Records from a dataset ->
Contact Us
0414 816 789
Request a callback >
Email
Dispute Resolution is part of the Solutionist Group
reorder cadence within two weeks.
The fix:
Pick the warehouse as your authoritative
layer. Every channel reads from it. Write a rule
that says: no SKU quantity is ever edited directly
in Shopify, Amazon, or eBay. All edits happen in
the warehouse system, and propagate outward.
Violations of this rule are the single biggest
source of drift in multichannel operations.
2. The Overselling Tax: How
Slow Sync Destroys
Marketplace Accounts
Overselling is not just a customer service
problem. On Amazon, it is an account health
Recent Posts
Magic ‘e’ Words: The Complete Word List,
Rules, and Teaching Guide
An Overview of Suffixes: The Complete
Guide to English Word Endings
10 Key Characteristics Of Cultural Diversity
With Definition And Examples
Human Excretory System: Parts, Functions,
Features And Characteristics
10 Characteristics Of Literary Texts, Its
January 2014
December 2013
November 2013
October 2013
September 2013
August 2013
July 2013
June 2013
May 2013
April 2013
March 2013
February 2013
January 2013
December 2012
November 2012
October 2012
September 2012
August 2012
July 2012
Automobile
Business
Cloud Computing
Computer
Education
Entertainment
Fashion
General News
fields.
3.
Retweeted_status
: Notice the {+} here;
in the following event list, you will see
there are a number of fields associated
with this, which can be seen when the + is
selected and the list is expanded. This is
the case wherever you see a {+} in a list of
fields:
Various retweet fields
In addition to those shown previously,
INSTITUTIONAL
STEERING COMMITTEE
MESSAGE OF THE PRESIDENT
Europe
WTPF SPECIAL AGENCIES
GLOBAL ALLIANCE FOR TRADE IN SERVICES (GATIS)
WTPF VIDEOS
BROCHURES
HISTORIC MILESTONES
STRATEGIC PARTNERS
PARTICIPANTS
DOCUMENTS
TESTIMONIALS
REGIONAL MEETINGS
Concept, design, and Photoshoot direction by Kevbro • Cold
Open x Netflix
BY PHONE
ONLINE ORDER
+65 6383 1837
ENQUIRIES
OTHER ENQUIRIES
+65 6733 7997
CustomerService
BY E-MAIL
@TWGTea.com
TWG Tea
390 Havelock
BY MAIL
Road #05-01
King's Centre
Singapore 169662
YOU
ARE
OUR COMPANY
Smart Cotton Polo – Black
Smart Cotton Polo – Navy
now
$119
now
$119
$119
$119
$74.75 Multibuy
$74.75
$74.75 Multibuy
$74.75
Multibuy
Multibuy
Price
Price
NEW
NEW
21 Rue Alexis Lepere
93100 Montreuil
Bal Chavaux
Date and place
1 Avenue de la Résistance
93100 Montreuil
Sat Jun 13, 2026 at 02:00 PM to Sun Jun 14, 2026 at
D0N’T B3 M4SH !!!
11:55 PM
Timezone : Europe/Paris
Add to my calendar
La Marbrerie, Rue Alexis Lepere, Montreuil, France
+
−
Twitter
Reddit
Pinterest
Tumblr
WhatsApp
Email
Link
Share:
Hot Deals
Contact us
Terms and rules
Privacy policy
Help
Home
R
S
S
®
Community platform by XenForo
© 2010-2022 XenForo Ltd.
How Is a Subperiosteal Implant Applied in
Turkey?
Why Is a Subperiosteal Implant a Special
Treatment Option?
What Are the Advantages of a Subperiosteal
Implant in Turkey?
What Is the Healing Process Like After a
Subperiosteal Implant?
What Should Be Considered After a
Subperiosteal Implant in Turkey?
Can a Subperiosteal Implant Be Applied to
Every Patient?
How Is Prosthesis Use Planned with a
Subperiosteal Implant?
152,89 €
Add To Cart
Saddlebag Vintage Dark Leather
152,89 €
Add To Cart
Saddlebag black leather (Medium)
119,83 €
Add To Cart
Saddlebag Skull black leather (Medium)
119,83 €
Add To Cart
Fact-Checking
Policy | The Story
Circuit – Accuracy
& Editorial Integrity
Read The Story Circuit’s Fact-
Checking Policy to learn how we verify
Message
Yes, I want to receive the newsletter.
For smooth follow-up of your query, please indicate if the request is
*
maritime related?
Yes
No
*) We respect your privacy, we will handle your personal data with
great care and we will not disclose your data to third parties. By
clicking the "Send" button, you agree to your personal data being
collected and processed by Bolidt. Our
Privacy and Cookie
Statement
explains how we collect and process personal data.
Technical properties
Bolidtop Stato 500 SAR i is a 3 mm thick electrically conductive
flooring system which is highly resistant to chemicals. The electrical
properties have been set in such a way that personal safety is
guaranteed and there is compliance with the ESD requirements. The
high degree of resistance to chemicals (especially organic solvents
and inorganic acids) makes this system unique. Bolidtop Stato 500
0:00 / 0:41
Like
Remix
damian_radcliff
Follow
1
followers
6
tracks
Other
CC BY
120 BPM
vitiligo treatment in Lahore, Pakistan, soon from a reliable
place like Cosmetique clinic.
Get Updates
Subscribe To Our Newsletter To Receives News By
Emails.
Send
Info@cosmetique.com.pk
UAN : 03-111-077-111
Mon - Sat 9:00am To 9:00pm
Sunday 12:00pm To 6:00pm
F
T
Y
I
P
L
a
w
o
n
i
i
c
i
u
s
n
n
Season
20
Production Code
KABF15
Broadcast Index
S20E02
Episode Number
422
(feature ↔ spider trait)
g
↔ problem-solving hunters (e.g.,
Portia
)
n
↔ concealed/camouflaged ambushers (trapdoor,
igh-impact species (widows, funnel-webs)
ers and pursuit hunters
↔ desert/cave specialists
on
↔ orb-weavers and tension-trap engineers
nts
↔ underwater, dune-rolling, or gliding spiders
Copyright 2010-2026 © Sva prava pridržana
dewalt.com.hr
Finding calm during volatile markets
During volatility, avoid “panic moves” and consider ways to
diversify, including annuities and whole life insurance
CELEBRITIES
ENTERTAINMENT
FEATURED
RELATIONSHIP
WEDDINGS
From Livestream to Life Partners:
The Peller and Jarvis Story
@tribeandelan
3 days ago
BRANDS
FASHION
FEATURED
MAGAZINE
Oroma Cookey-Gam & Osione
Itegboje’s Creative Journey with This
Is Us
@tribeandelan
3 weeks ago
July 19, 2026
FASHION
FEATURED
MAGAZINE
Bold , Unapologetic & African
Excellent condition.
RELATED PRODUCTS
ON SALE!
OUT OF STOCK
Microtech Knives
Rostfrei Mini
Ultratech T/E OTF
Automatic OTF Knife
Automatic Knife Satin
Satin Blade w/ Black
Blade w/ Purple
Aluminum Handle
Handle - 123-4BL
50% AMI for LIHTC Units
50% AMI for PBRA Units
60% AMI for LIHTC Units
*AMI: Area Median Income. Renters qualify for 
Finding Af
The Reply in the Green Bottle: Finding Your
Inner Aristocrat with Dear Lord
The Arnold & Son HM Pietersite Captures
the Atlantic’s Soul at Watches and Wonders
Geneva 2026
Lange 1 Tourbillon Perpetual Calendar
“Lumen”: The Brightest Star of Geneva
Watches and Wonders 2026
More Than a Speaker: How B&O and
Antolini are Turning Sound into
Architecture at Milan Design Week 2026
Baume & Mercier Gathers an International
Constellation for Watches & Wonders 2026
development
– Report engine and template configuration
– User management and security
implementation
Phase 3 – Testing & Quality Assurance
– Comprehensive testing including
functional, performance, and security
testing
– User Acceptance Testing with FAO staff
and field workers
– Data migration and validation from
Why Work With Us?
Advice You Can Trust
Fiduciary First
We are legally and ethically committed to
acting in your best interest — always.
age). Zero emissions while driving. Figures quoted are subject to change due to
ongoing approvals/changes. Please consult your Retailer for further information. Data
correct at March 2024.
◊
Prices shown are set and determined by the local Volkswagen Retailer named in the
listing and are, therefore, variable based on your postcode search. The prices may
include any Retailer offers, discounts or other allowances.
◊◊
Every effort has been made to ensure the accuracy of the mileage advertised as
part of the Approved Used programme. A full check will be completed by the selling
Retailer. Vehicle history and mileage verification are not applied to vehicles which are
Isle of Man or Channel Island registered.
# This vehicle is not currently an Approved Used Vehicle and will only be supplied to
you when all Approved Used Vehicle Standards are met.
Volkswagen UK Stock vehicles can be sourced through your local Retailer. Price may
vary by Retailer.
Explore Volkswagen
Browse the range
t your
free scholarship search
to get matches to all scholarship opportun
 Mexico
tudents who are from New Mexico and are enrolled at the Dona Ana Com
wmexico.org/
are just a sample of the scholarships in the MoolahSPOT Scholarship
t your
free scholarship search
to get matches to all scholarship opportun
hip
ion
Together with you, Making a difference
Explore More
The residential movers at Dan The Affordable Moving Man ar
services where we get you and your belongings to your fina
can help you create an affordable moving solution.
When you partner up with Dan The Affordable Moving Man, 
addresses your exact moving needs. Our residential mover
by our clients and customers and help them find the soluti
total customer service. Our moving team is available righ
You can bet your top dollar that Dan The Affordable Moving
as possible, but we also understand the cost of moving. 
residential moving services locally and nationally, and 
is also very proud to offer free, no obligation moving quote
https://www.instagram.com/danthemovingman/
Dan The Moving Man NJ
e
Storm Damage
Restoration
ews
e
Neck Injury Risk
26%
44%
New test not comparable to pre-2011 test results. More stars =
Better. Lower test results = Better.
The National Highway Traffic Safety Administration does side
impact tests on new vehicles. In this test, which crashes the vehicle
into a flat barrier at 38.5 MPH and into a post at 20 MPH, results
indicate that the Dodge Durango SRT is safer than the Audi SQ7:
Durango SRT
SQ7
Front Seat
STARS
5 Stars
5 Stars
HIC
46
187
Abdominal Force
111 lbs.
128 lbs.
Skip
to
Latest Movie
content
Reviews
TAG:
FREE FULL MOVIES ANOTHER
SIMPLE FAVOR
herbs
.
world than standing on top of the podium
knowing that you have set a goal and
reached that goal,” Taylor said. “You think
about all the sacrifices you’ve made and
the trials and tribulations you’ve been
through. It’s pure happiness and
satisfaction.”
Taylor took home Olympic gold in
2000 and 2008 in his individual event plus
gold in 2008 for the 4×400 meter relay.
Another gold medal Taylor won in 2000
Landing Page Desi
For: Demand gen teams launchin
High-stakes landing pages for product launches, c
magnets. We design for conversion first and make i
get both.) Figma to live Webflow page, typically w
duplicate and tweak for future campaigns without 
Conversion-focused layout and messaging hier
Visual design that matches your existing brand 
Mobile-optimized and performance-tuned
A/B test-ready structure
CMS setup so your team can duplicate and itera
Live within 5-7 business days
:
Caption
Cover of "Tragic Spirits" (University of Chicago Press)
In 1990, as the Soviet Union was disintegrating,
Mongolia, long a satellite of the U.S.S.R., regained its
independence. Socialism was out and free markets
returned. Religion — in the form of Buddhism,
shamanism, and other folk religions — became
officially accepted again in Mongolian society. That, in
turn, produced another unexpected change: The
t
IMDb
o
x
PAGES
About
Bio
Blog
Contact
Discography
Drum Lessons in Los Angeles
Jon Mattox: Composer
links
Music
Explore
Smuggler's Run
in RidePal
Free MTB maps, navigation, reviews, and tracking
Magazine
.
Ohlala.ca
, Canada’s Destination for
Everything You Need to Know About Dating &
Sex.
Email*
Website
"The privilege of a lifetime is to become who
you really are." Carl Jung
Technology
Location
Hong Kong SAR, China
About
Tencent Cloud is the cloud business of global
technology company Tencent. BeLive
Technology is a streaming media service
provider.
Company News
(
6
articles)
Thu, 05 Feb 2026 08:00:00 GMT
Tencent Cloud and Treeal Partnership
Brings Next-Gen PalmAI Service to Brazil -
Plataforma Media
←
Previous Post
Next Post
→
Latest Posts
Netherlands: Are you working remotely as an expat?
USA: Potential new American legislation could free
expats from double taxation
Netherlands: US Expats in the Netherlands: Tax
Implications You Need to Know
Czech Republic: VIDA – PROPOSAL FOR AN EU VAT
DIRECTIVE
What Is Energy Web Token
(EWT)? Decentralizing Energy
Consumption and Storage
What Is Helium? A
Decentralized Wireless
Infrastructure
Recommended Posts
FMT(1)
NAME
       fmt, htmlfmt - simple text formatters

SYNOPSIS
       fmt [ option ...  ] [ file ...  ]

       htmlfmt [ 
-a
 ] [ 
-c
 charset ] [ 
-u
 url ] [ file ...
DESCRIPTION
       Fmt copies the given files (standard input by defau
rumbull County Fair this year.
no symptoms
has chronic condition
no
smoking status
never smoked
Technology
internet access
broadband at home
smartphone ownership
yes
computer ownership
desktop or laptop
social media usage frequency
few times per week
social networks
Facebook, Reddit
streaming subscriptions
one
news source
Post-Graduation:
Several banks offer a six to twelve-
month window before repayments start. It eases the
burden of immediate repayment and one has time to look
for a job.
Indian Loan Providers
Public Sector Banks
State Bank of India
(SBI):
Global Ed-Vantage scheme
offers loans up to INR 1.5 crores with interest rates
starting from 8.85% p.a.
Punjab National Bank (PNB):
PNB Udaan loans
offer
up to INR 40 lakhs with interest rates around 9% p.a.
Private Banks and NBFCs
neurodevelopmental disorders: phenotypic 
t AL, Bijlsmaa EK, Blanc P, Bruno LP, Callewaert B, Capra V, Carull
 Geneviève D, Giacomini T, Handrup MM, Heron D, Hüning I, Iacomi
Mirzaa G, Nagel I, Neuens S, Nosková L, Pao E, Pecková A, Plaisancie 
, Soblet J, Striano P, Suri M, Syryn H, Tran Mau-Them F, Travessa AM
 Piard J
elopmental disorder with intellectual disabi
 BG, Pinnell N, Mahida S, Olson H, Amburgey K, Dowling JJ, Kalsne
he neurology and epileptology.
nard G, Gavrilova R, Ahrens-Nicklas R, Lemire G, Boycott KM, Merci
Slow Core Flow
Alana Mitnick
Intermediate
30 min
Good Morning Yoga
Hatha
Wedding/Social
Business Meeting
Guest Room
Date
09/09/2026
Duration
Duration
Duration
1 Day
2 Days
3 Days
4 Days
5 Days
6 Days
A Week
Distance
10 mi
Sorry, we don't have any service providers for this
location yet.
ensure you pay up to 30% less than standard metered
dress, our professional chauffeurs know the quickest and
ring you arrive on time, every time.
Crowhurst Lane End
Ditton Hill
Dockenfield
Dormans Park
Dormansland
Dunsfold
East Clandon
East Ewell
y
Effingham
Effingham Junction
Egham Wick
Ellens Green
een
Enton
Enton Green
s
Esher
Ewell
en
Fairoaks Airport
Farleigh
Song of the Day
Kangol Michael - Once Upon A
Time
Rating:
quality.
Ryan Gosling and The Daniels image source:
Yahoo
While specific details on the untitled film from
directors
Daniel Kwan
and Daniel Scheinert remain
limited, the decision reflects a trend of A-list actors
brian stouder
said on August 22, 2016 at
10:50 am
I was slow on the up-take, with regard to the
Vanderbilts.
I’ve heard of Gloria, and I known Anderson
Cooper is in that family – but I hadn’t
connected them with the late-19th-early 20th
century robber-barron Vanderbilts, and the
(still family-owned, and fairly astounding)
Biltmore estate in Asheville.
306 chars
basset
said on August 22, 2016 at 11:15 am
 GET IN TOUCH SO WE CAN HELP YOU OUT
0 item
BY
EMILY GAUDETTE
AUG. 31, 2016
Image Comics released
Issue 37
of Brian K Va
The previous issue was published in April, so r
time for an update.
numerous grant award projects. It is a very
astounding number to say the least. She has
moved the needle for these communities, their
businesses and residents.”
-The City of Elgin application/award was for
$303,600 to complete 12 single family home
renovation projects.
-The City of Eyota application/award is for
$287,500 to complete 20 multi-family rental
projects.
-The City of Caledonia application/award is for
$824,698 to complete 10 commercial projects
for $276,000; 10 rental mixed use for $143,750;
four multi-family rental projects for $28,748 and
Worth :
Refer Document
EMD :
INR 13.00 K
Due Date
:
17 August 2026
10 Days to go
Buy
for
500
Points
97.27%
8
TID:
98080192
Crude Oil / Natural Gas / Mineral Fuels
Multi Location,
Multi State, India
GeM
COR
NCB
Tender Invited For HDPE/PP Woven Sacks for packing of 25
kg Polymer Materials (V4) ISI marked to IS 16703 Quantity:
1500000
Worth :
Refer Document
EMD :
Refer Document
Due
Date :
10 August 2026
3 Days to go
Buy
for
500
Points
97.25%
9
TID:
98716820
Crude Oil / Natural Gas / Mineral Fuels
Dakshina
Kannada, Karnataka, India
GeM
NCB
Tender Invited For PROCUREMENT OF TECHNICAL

WHAT IS NEEDED ->
In the lines above, spot each one that contains the word "just" and copy it.

OUTPUT BELOW ->
Overselling is not just a customer service
are just a sample of the scholarships in the MoolahSPOT Scholarship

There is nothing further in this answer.